* Data segment *
Segment Open

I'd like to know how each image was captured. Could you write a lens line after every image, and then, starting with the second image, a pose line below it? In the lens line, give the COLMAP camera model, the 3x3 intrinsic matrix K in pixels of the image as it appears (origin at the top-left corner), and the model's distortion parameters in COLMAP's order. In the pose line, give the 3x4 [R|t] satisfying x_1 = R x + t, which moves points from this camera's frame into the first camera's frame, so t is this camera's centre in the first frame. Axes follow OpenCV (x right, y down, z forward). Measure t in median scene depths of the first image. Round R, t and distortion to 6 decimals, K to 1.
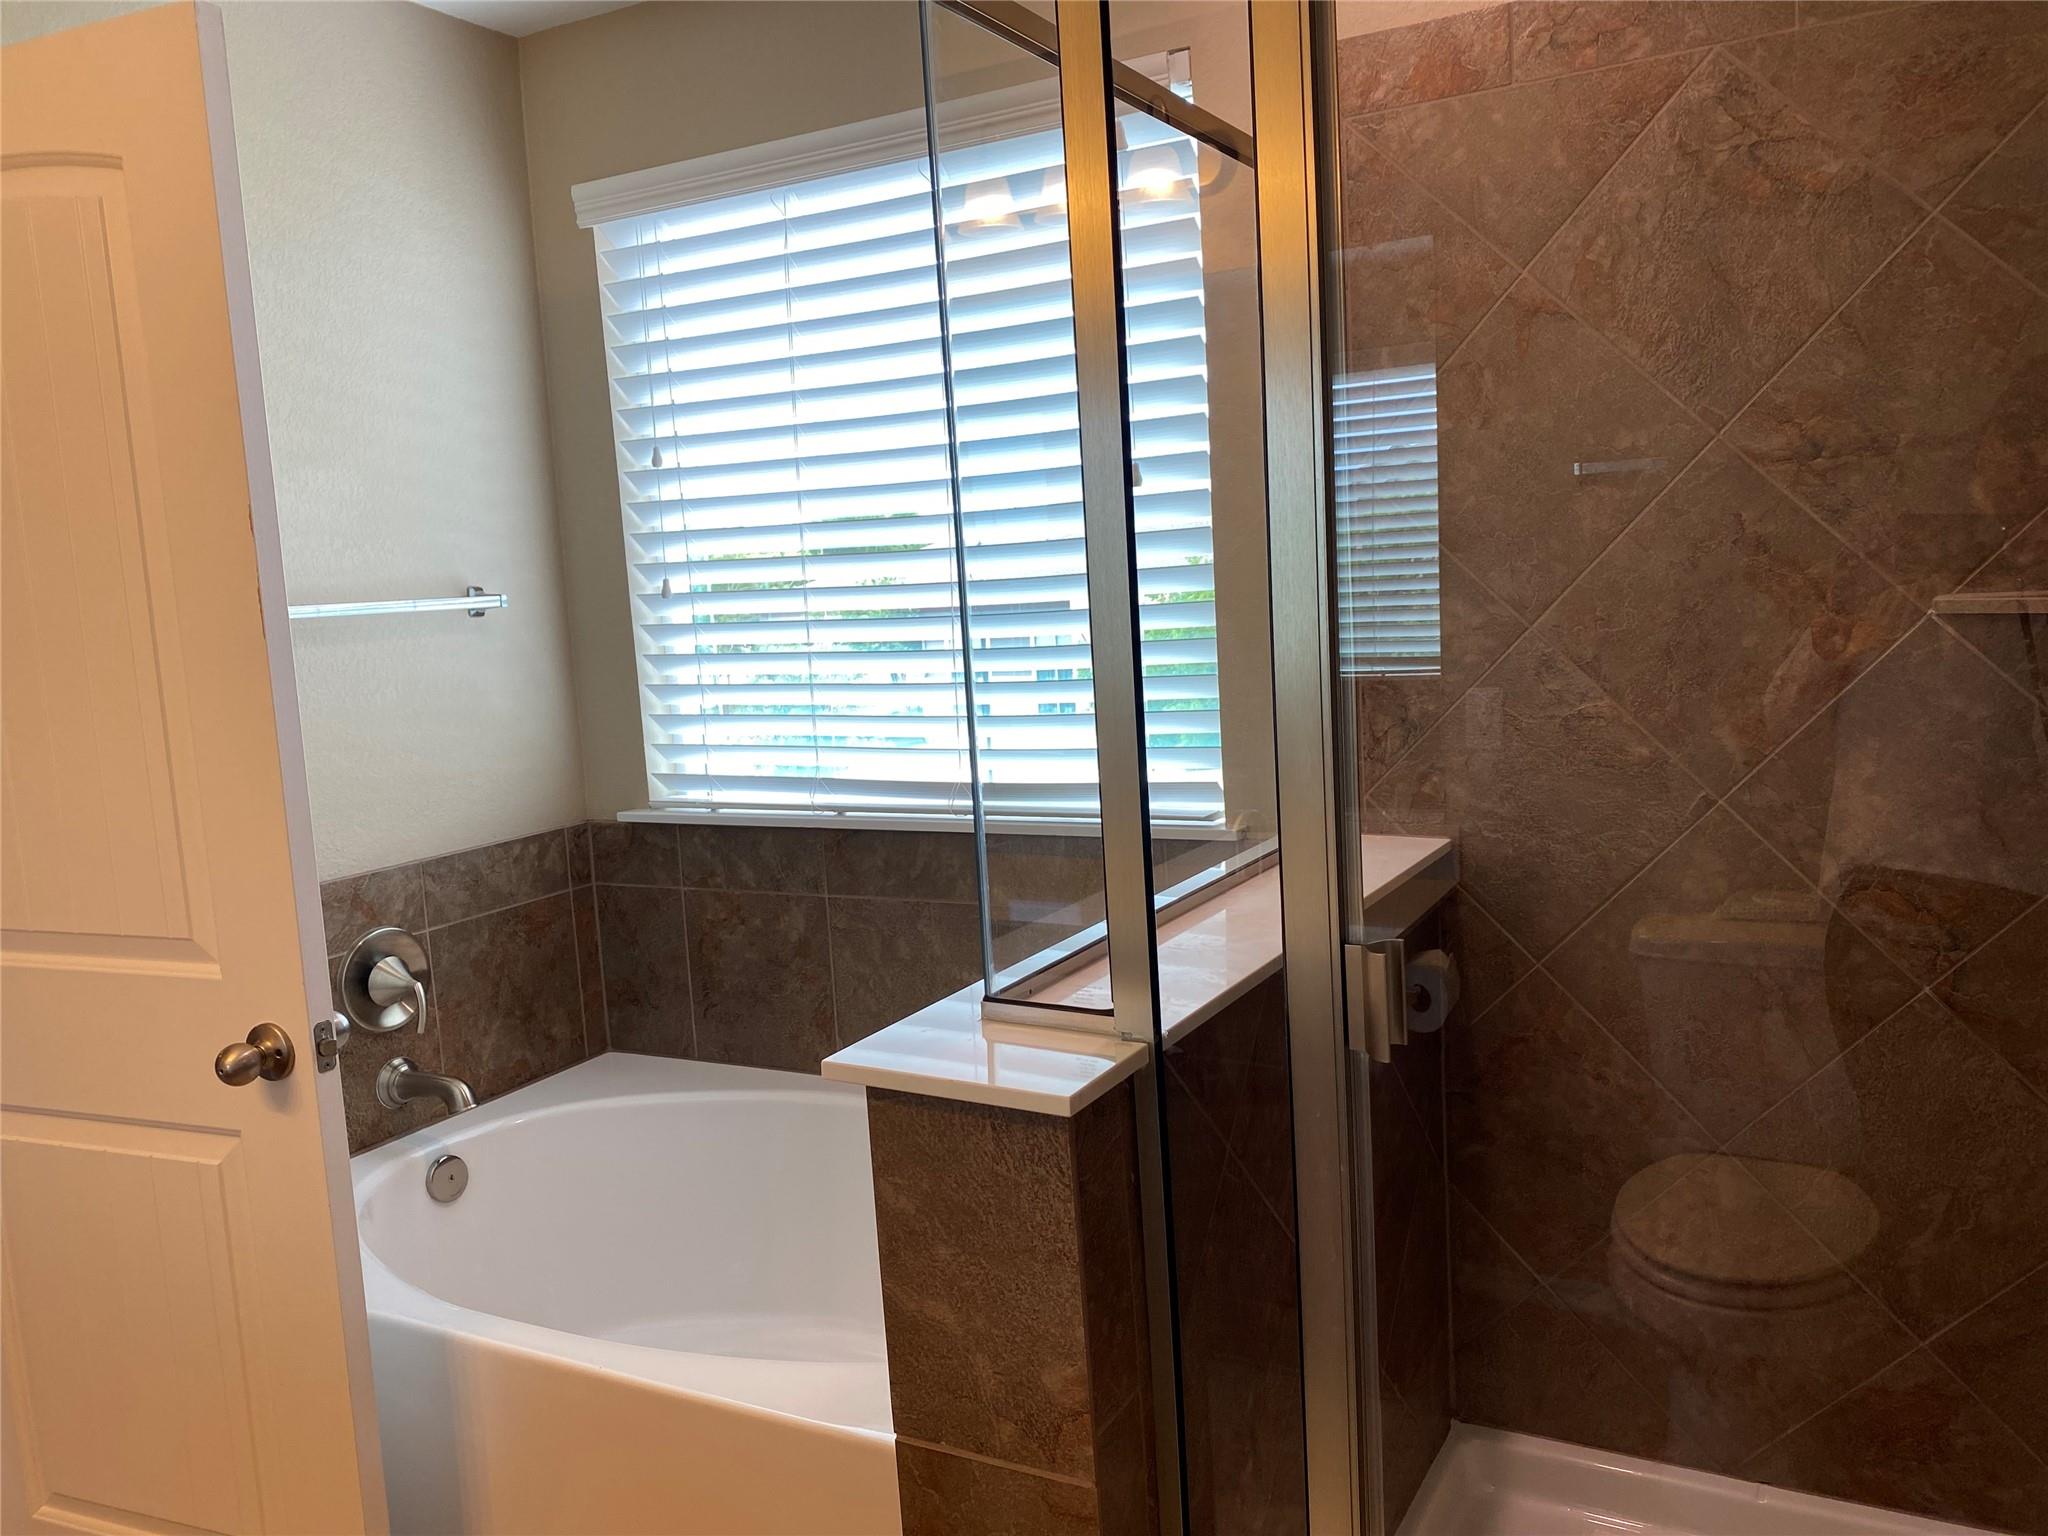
lens RADIAL K [[1611.1, 0, 1023.4], [0, 1611.1, 760.8], [0, 0, 1]] dist [0.066441, 0.001673]
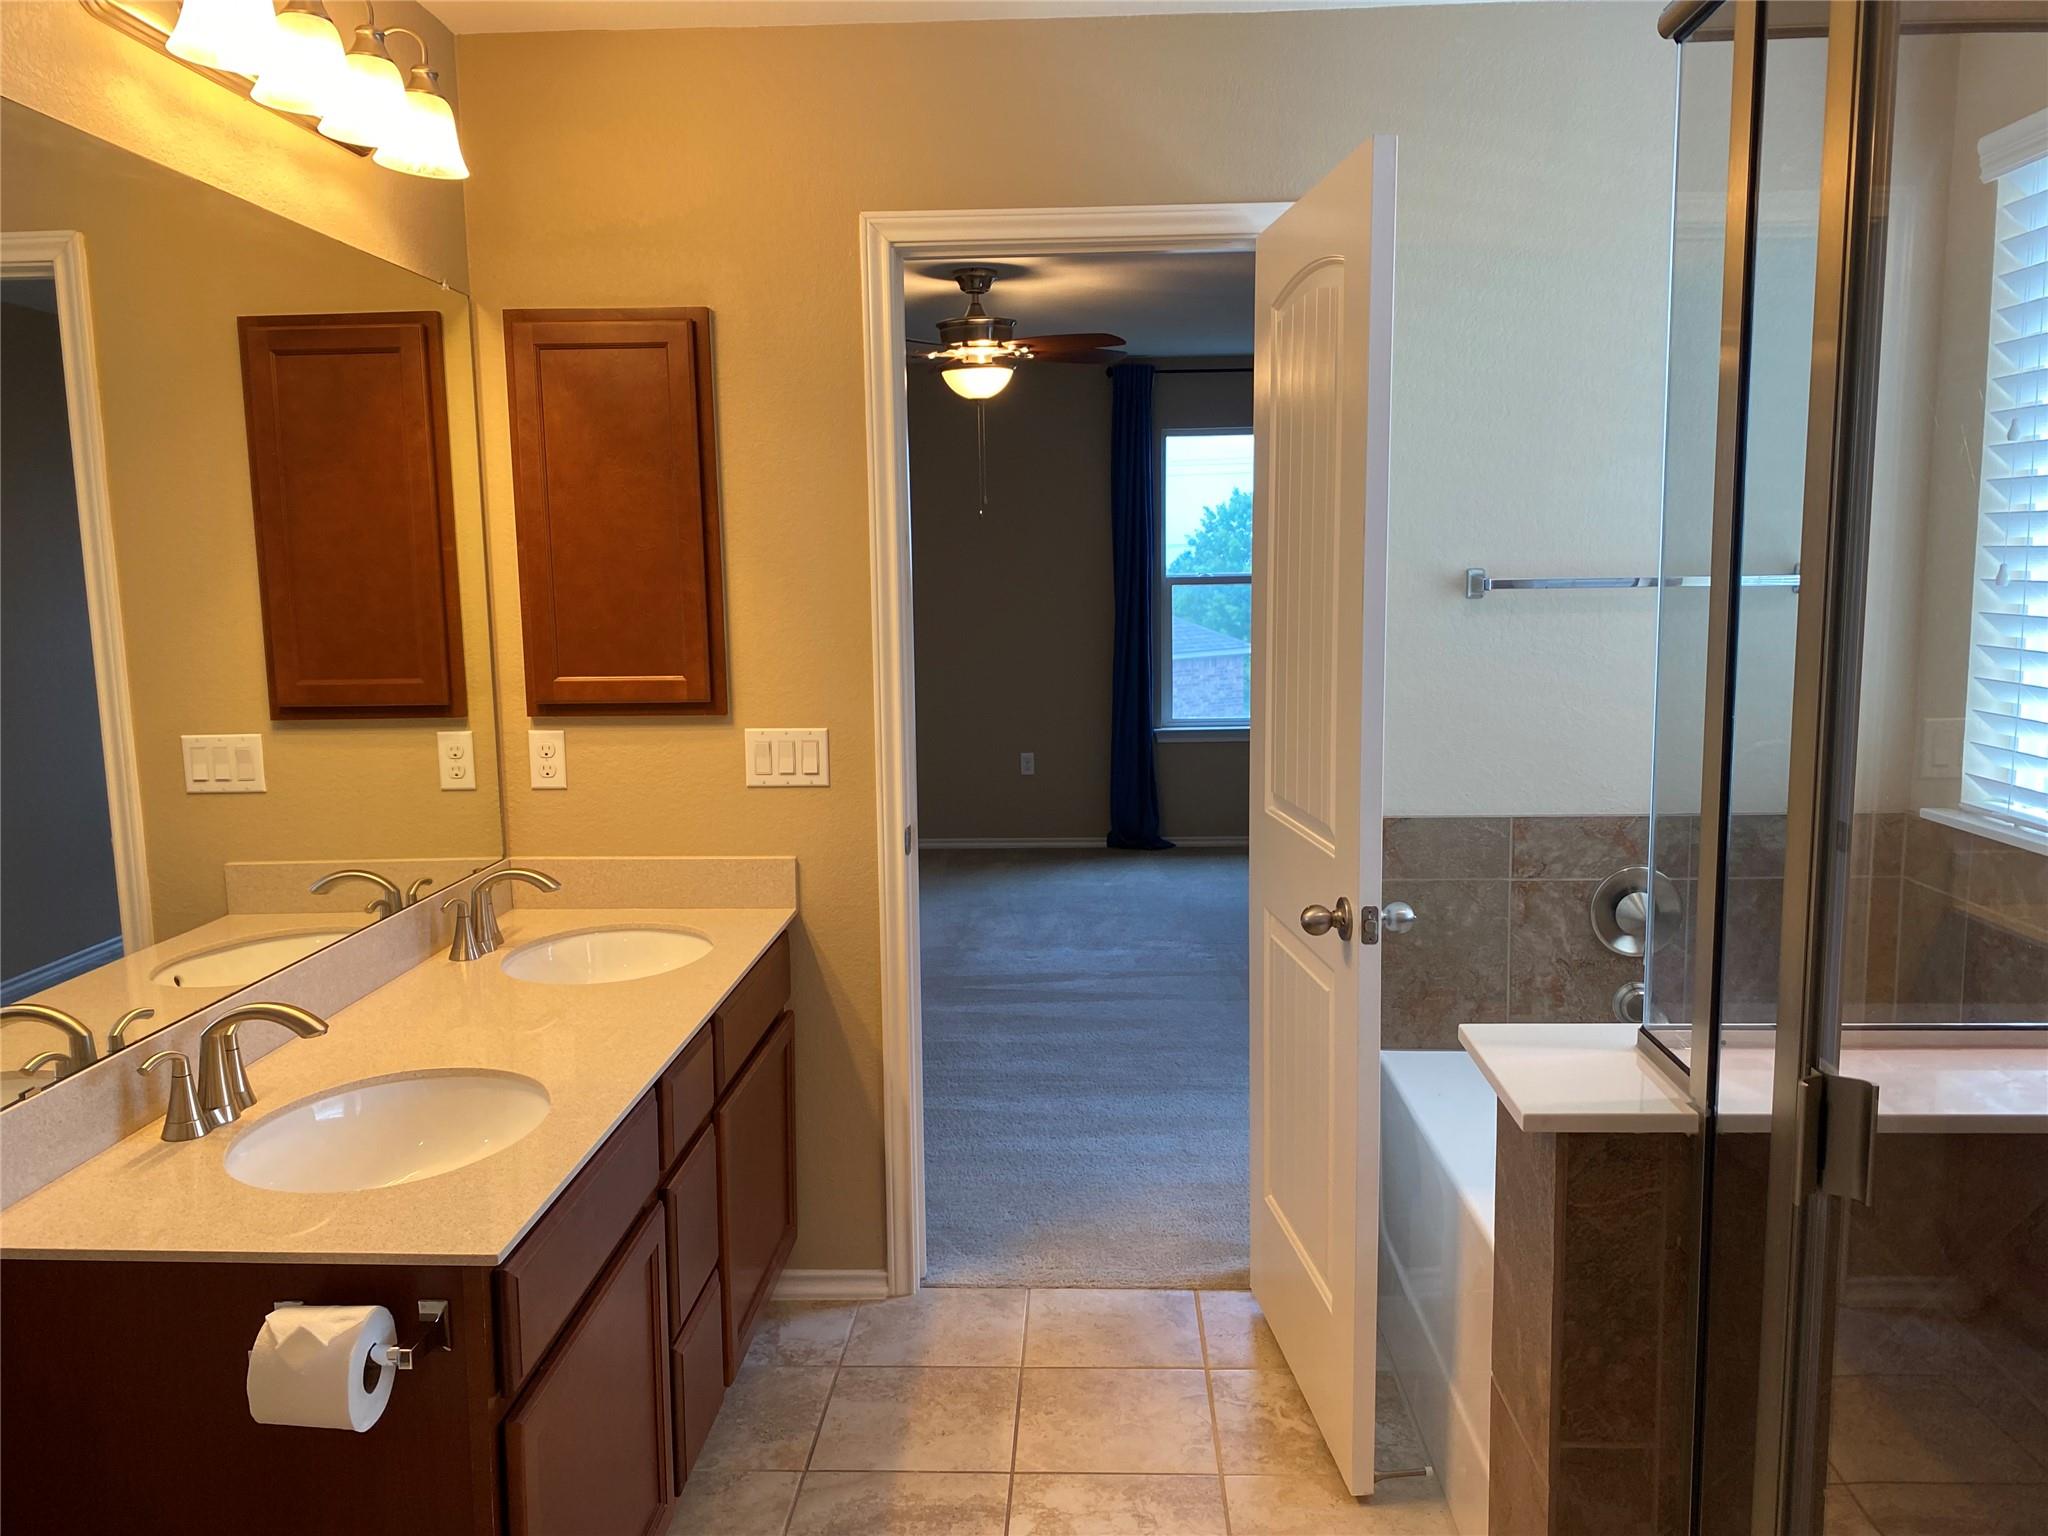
lens RADIAL K [[1611.1, 0, 1030.1], [0, 1611.1, 777.5], [0, 0, 1]] dist [0.066441, 0.001673]
pose [[0.446280, 0.173436, -0.877926, 0.386721], [-0.118104, 0.983873, 0.134330, -0.057781], [0.887066, 0.043738, 0.459567, 0.099682]]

Segment Closed

* Work required *
Set the listing down again exactly, skipping each picture.

* Answer space *
I'd like to know how each image was captured. Could you write a lens line after every image, and then, starting with the second image, a pose line below it? In the lens line, give the COLMAP camera model, the 3x3 intrinsic matrix K in pixels of the image as it appears (origin at the top-left corner), and the model's distortion parameters in COLMAP's order. In the pose line, give the 3x4 [R|t] satisfying x_1 = R x + t, which moves points from this camera's frame into the first camera's frame, so t is this camera's centre in the first frame. Axes follow OpenCV (x right, y down, z forward). Measure t in median scene depths of the first image. Round R, t and distortion to 6 decimals, K to 1.
lens RADIAL K [[1611.1, 0, 1023.4], [0, 1611.1, 760.8], [0, 0, 1]] dist [0.066441, 0.001673]
lens RADIAL K [[1611.1, 0, 1030.1], [0, 1611.1, 777.5], [0, 0, 1]] dist [0.066441, 0.001673]
pose [[0.446280, 0.173436, -0.877926, 0.386721], [-0.118104, 0.983873, 0.134330, -0.057781], [0.887066, 0.043738, 0.459567, 0.099682]]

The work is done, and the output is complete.